Migrants africains expulsés des États-Unis attaquent l’accord camerounais
JUSTICE

Migrants africains expulsés des États-Unis attaquent l’accord camerounais

Trente-six migrants en provenance de plusieurs pays africains, renvoyés des États-Unis vers le Cameroun, ont saisi la justice camerounaise. Leur objectif ? Faire suspendre l’accord migratoire qui a permis leur transfert et obtenir une protection juridique pour éviter un retour dans leur pays d’origine, où ils craignent des persécutions.

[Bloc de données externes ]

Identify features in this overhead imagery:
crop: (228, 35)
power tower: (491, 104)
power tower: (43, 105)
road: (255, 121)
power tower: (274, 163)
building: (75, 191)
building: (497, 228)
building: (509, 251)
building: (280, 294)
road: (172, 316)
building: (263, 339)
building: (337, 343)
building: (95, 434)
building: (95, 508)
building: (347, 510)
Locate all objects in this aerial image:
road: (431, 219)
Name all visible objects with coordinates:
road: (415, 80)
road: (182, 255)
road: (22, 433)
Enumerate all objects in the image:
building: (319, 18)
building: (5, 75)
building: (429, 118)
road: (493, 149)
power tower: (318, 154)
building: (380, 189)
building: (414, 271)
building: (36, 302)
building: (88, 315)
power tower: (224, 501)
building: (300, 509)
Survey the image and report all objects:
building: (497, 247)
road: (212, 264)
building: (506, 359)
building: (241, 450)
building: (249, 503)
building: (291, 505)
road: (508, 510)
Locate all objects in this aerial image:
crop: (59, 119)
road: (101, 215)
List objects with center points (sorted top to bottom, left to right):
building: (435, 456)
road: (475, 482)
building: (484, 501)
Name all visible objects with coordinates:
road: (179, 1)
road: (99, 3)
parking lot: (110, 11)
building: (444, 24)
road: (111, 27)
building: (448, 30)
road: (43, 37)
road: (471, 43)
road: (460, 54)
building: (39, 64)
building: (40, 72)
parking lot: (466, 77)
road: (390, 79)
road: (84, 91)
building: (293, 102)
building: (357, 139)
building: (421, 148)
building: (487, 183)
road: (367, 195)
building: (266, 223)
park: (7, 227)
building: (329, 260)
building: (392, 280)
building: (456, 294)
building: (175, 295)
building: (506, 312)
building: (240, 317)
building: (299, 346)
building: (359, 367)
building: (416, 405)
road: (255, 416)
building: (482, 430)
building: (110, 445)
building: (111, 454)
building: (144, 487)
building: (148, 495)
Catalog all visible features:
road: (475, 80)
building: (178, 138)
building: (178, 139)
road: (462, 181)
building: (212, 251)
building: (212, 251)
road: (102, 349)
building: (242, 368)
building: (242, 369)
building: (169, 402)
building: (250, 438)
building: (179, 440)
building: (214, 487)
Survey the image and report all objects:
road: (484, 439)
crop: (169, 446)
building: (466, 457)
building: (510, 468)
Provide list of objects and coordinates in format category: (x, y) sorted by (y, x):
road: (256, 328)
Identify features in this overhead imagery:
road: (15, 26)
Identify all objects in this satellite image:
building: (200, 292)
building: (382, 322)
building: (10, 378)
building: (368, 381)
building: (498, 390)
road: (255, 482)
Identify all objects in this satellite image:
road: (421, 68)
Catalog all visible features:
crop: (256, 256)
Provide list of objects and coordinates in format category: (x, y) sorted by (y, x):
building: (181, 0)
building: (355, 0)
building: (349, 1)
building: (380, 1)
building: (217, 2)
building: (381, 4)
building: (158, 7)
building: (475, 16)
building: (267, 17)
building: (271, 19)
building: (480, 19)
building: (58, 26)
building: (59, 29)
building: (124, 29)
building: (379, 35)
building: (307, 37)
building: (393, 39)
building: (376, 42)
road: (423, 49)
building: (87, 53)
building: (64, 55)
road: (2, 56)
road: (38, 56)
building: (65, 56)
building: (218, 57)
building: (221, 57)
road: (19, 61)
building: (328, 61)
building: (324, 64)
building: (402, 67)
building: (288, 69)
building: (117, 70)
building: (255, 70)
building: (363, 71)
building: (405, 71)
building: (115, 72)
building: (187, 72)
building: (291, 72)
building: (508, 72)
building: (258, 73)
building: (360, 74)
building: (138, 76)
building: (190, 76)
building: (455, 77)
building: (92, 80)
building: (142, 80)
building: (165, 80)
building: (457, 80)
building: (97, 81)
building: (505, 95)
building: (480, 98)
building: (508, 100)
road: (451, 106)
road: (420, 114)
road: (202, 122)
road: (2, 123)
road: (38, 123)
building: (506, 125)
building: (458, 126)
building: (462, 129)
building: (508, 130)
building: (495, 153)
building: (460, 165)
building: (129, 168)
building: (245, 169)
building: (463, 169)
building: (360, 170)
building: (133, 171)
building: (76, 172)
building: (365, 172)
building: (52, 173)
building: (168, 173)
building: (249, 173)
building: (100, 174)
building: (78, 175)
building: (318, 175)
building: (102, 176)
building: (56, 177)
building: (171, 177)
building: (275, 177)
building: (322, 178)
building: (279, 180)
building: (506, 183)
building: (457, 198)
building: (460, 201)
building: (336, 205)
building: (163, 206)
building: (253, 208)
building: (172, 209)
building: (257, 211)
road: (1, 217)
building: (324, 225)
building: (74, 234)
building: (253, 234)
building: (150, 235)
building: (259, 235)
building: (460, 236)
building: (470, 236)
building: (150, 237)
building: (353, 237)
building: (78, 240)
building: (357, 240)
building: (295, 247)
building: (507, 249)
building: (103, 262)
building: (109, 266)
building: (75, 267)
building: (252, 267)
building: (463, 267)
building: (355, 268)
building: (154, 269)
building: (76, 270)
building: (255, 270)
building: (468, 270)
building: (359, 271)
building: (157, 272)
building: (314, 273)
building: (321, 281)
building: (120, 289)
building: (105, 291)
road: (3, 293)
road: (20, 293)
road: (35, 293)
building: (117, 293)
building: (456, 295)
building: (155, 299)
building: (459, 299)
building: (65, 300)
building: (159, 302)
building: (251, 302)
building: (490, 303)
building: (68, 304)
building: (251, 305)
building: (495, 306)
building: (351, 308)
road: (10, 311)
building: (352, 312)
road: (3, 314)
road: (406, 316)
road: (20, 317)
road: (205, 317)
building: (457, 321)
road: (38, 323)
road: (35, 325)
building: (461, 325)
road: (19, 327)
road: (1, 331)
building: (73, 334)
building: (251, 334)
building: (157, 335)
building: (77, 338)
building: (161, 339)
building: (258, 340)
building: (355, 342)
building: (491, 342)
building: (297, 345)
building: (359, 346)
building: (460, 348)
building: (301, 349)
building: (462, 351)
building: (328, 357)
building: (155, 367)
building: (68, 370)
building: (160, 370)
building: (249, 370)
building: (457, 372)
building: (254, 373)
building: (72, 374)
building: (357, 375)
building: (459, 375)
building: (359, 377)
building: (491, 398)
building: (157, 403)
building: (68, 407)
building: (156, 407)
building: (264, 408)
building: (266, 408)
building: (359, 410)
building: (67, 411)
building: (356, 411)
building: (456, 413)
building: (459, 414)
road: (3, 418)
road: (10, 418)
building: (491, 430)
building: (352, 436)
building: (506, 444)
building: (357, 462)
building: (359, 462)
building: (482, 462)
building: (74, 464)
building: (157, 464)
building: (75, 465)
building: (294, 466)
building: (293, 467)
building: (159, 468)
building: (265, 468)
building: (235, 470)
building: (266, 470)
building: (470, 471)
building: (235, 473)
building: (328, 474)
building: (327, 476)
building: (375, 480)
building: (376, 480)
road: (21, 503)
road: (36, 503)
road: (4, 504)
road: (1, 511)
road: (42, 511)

Un collectif de 36 migrants africains, expulsés des États-Unis, a déposé un recours devant le tribunal administratif de Yaoundé. Ce recours vise à contester l’accord migratoire liant le Cameroun et Washington, qui permet le transfert de migrants en situation irrégulière depuis les États-Unis. Leur avocat, Me Joseph Fru Awah, a confirmé cette démarche visant à suspendre l’application de cet accord et à obtenir un statut légal au Cameroun.

Les demandeurs craignent un renvoi vers leur pays d’origine, où certains pourraient subir des persécutions ou des actes de torture. « Le Cameroun ne doit pas servir de plaque tournante pour expulser des personnes vers des situations à risque », a souligné Me Joseph Fru Awah. Les migrants concernés viennent de la République démocratique du Congo, du Ghana, de l’Angola, de l’Éthiopie, de la Sierra Leone, du Kenya, du Sénégal, du Zimbabwe et du Maroc.

Une situation administrative floue

Selon leur défense, ces migrants disposaient auparavant de protections juridiques aux États-Unis, empêchant leur expulsion vers leur pays d’origine. Pourtant, ils ont été transférés vers le Cameroun entre janvier et mai 2026. Depuis leur arrivée à Yaoundé, ils sont hébergés dans un centre soutenu par l’Organisation internationale pour les migrations (OIM). Leur situation reste précaire : absence de documents d’identité, statut administratif incertain et déplacements restreints. Le Cameroun fait partie des pays africains ayant accepté d’accueillir des migrants expulsés des États-Unis vers un État tiers, aux côtés d’autres nations comme la République centrafricaine, le Rwanda ou la Sierra Leone.

L’administration américaine considère que, lorsque des décisions de justice bloquent le renvoi vers le pays d’origine, un transfert vers un État tiers reste envisageable. Cette affaire pourrait amener la justice camerounaise à trancher sur la légalité de ce mécanisme sur son sol.